I think it’s because they don’t have much else going on in their lives, so it becomes all consuming. I have some patience for it, but like yours my mother seems to want me to make decisions for her. It’s frustrating because I know her well enough to know that I’ll be at the receiving end of criticism if it ends up being something she doesn’t like.

It’s like learned helplessness or something I dunno, I find it draining.

Hereforthekickz · 22/06/2025 15:35

@Garbera thats great advice and thank you.

I have spent hours in an evening after work or at the weekend because she wants me to find a new table, chairs, mobility aids etc etc

I am just feeling very overwhelmed with her decisions and my own, not to mention a new job that’s very demanding.

I do understand that she needs help and support but It’s all getting on top of me. I say nothing to a bit of advice but she doesn’t know what she wants and I end up with the burden of deciding. She is a very manipulative person and I am scared to make these decisions. Also, she wants me heavily involved because that keeps be close. She has a son and he is never asked to help. I get very frustrated with this.

OP posts:
Hereforthekickz · 22/06/2025 15:42

@HornyHornersPinkyWinky I don’t think it’s learned. All my DM has ever wanted was to be heavily involved in my life, in a way that’s not healthy. She doesn’t like me doing anything without her. She has been great since I have been helping with the house because she is getting her wishes fulfilled.

I don’t mind helping, she is my DM but it’s constant and, when I have other things going on in my life, I find I get overwhelmed. She knows I am having 2 bathrooms renovated, my daughter sitting exams, tradespeople coming to give quotes, a new job the list goes on. I haven’t spent anytime with my DH or DD because of this. But she still wants me to go down tomorrow after work to help her decide the blind! Arghhhhhhh

OP posts:
Hereforthekickz · 22/06/2025 15:44

take today for example, I usually go to visit her today but asked if I could miss a day so me and my DH could do some decorating. She has been messaging me all day instead!

OP posts:
TimeForATerf · 22/06/2025 15:45

Hereforthekickz · 22/06/2025 15:20

@mathanxiety my DH does contribute but he also looks to me to make most decisions.

Also, it’s not the colour she needs me to decide, it’s everything.
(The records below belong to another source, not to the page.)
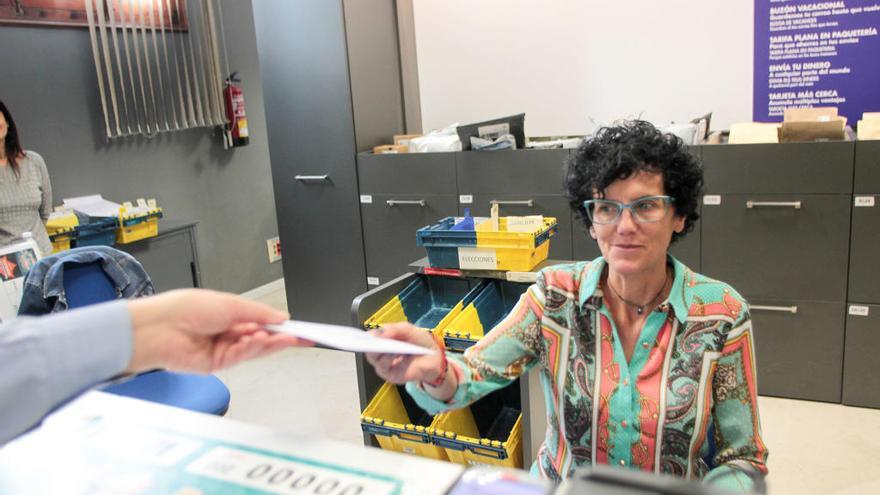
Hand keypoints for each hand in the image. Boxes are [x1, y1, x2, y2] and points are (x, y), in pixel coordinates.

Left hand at [124, 289, 310, 373]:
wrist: (159, 328)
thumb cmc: (184, 308)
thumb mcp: (230, 303)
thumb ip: (258, 313)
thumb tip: (280, 316)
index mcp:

This is one of the texts she sent, one of many over several weeks…

Ist your advice please just try to picture floral curtains. Do you think roman or roller or Venetian? I know you can’t say for definite I understand that but just try to picture in your minds eye the floral curtains . I know what I think. I just want to see if you think the same I promise I won’t hold it against you if I choose the wrong one. I thought roller but when I told the man from the shop he said ‘I thought you were having a Roman you do know they are a lot more expensive and I said money is not a problem.
So what do you think. What about the day And night blinds,. I just thought that a Roman might look a bit too fussy with curtains oh I don’t know you know me indecisive as usual

Its everything, choosing a colour for her is the easy bit!

“Hi mum, roller as easier to pull up and down and no tangled strings, also cheaper, you can get blackout and they wipe clean”

xx

Hereforthekickz · 22/06/2025 15:51

@TimeForATerf thanks. It’s easy really. I get that. I am just feeling really overwhelmed and stressed by life at the moment.